→ COSA FARE: Stampa senza modifiche il passo dell'articolo sulle divisioni tra i sindacati che comincia con le parole "Cgil da un lato, Cisl" e si chiude dopo le parole "propria surrealtà neoliberista.".

→ TESTO DI LETTURA:
----------------------------------------
Cgil da un lato, Cisl e Uil dall’altro. Dietro le divisioni tra i sindacati c’è un cambiamento profondo, nel modo di intendere i rapporti tra lavoro e impresa e nelle forme di controllo sul lavoro
Critiche alla Cgil, ovviamente, avendo osato sfidare e contestare le sue politiche recessive in termini economici e illiberali in termini di diritti sociali e politici; nessuna critica invece, altrettanto ovviamente, a Cisl e Uil, sostenitrici di fatto di queste stesse politiche recessive e illiberali. Nella conferenza stampa pre-natalizia, Mario Monti – il narciso Mario Monti, anche in questo nel solco della continuità con il berlusconismo, con le dovute differenze di forma ma non di sostanza – si è chiuso nella proprio solipsismo e nella propria surrealtà neoliberista.
Tra i molti spunti che la conferenza stampa ha offerto al commento, questo del sindacato merita però un approfondimento. Perché nel momento in cui la crisi economica diventa sociale ed esistenziale, una parte del sindacato continua a chiamarsi fuori dalla discussione e dalla difesa degli interessi che dovrebbe difendere (semmai con forza accresciuta e non con silenzi complici), riproponendo una drammatica differenziazione di modelli sindacali (semplificando: chi difende davvero i lavoratori e i cittadini, la Fiom o la Cisl, Landini o Bonanni? – e dopo un anno di governo Monti la risposta dovrebbe essere scontata e invece non lo è).
E dunque: conflitto sindacale e sociale, in nome degli interessi dei lavoratori e dei cittadini da tutelare rispetto alla controparte imprenditoriale e di governo, in nome di interessi generali, pubblici e collettivi, nonché di democrazia da rafforzare ed estendere e di diritti da ampliare, interessi necessariamente diversi da quelli del profitto, dell’impresa e della paranoia del pareggio di bilancio; oppure complicità (termine che l’ex ministro Sacconi amava molto) tra sindacato e impresa e del sindacato con l’impresa, in nome dei supremi interessi dell’economia nazionale, della globalizzazione, della rete e della competitività? Vedere il segretario della Cisl Bonanni nella seconda fila nella sala dell’evento Fiat di Melfi dello scorso 20 dicembre (Marchionne&Monti insieme per rifare l’Italia e per cambiare, come era stato detto, il modo di vivere degli italiani) era piuttosto imbarazzante.
Il conflitto di interessi tra Bonanni e il lavoro
Imbarazzante ovviamente per chi critica le anti-politiche economiche e sociali del governo Monti, della Bce e dell’Unione Europea (e vorrebbe un’Europa meno stupida, più autentica, meno ideologizzata); per chi è convinto che le soluzioni adottate per uscire da questa crisi siano state non solo sbagliate in termini di teoria economica ma soprattutto irrazionali (non si crea ripresa producendo deliberatamente recessione, se si crea recessione e impoverimento di massa è per altre ragioni e per altri scopi).
----------------------------------------
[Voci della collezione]
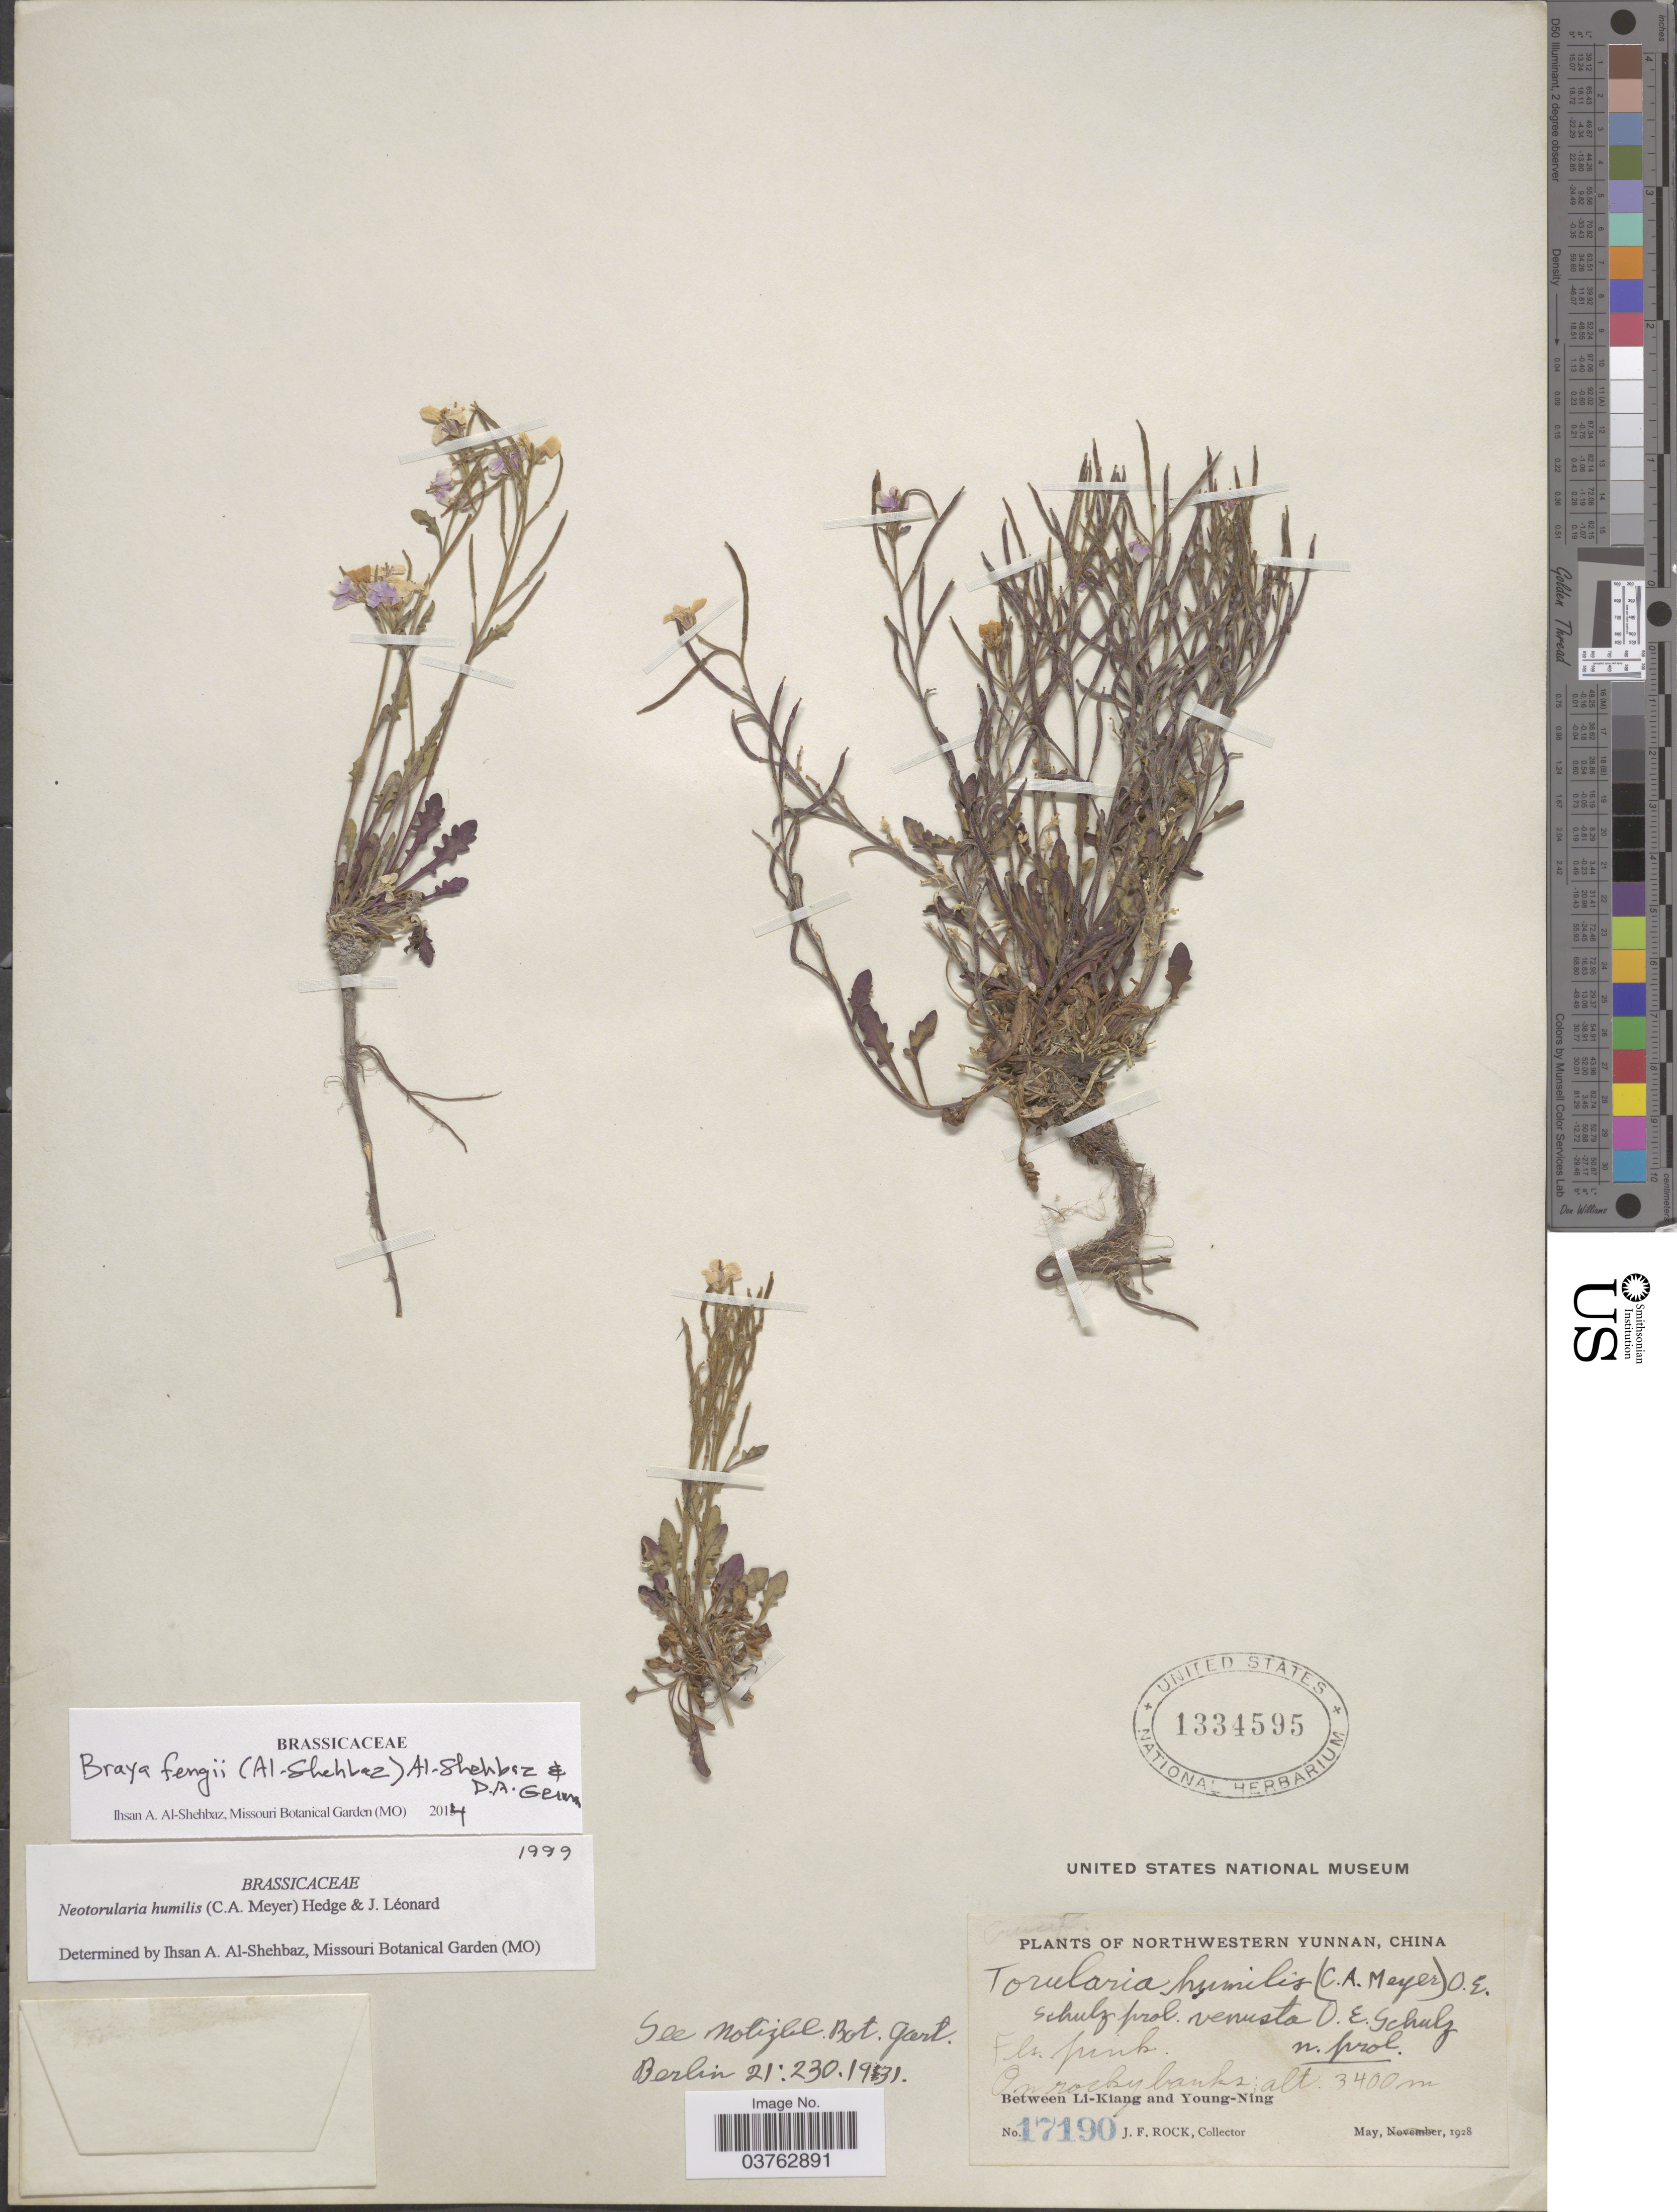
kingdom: Plantae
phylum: Tracheophyta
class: Magnoliopsida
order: Brassicales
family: Brassicaceae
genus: Braya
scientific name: Braya fengii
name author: (Al-Shehbaz) Al-Shehbaz & German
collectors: J. Rock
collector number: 17190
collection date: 1928-05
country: China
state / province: Yunnan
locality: Northwestern Yunnan. Between Li-Kiang and Young-Ning.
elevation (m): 3400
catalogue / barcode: US 1334595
----------------------------------------
→ RISPOSTA:
Cgil da un lato, Cisl e Uil dall’altro. Dietro le divisioni tra i sindacati c’è un cambiamento profondo, nel modo di intendere i rapporti tra lavoro e impresa e nelle forme di controllo sul lavoro
Critiche alla Cgil, ovviamente, avendo osato sfidare e contestare le sue politiche recessive in termini economici e illiberali in termini di diritti sociali e politici; nessuna critica invece, altrettanto ovviamente, a Cisl e Uil, sostenitrici di fatto di queste stesse politiche recessive e illiberali. Nella conferenza stampa pre-natalizia, Mario Monti – il narciso Mario Monti, anche in questo nel solco della continuità con il berlusconismo, con le dovute differenze di forma ma non di sostanza – si è chiuso nella proprio solipsismo e nella propria surrealtà neoliberista.